Развивая мысль Ю.М. Лотмана, можно утверждать, что в художественной литературе существуют два типа повтора – поэтический и прозаический. Они, соответственно, тяготеют к поэзии и прозе как к двум полюсам, но не связаны с ними абсолютно жестко: поэтический повтор возможен в прозаическом (с точки зрения ритмической организации) тексте, который ориентирован на риторические приемы организации поэзии; прозаический повтор встречается в поэтических произведениях, воссоздающих некий художественный (фикциональный) мир (при том, что такая установка в целом в литературе Нового времени более характерна для повествовательной прозы).
Таким образом, в стихе доминантная функция повтора – установка на выразительность, на коннотации и на метаописательность/автореференцию (повтор означает сам себя[888]), а в прозе – на референцию. «Прозаический» повтор – это повтор событийный, ситуационный, сюжетный, относящийся к пространственно-временному плану произведения.
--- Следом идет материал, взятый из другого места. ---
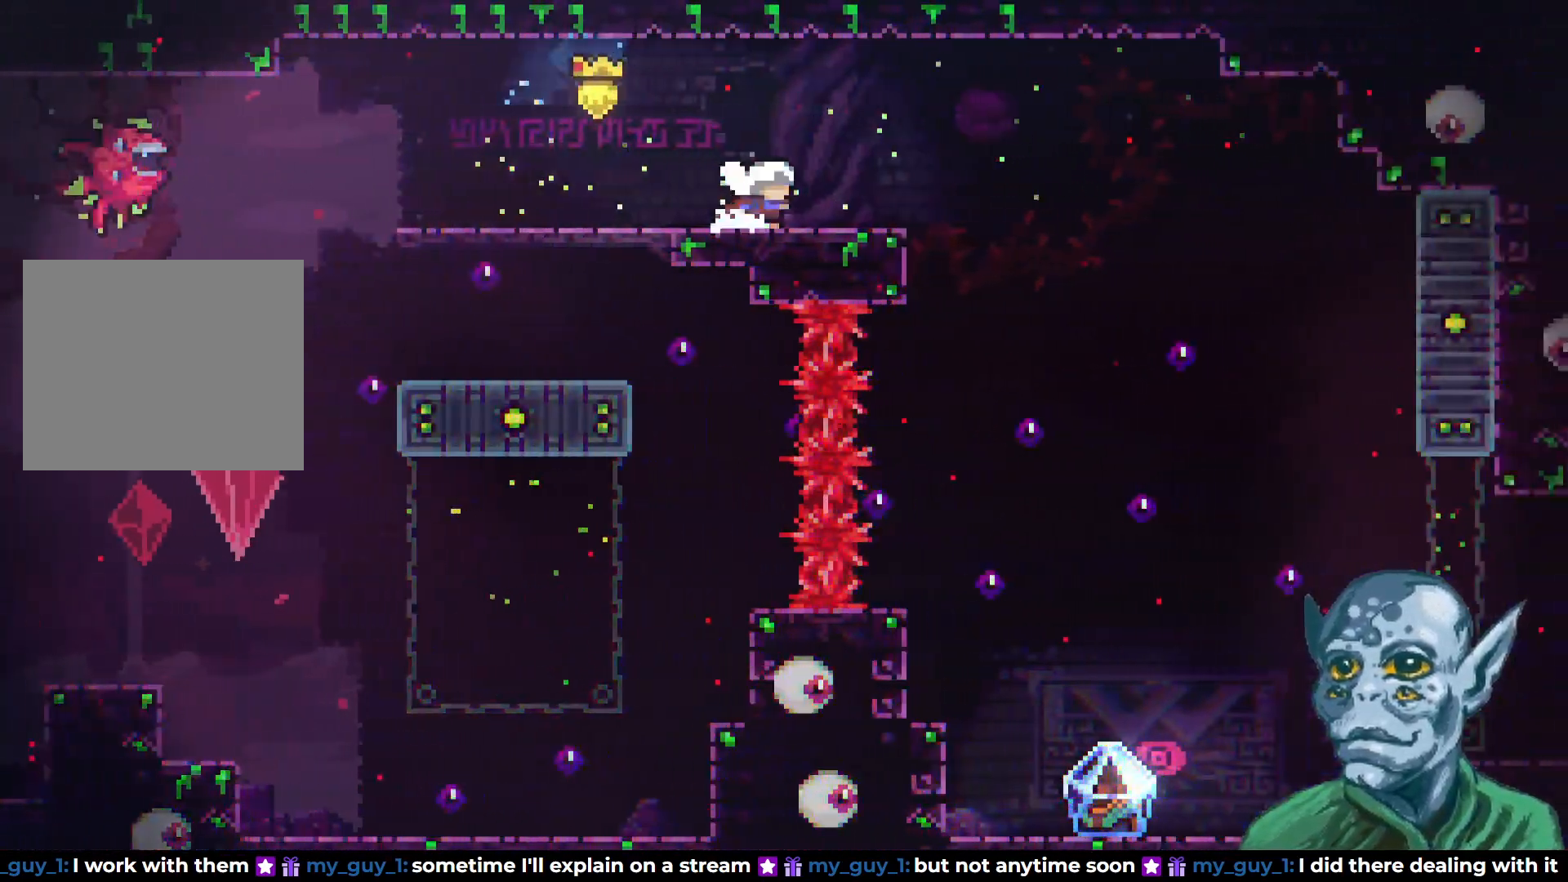
{"buttons": [], "left_stick": "center", "right_stick": "center", "events": [[67, "SQUARE", "up"], [200, "DPAD_RIGHT", "up"]]}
Это повтор и означающего, и означаемого. (При этом – в отличие от поэтического повтора – строгое сохранение «рисунка» означающих при повторении не столь обязательно.) Проза в принципе – конечно, речь идет только о типичных случаях – предполагает референциальный мир, моделирующий реальность, в поэзии эта референциальная функция чаще ослаблена. Естественно, типичный повтор в прозаическом тексте (так называемый концептуализирующий мотив, по Е. Фарыно[889]) несет в себе метаописательную, автореференциальную функцию – без этого он попросту не будет опознан; но эта автореференция, способствующая семантизации, концептуализации повтора, уже наслаивается на функцию референции, на денотацию.
Поэтому особенно интересны (из-за нетривиальности) случаи смены доминанты, например когда в прозаическом тексте на первый план выходит повтор в поэтической функции. Один из таких случаев, очень яркий и выразительный, – «Распад атома» Георгия Иванова[890]. Владислав Ходасевич в своем отклике, в целом пристрастно-несправедливом, точно отметил поэтическую природу текста. Он даже категорично утверждал, что этот текст не должно называть романом или повестью, так как в нем нет ни фабулы, ни действующих лиц, и предпочел именование «поэма»[891].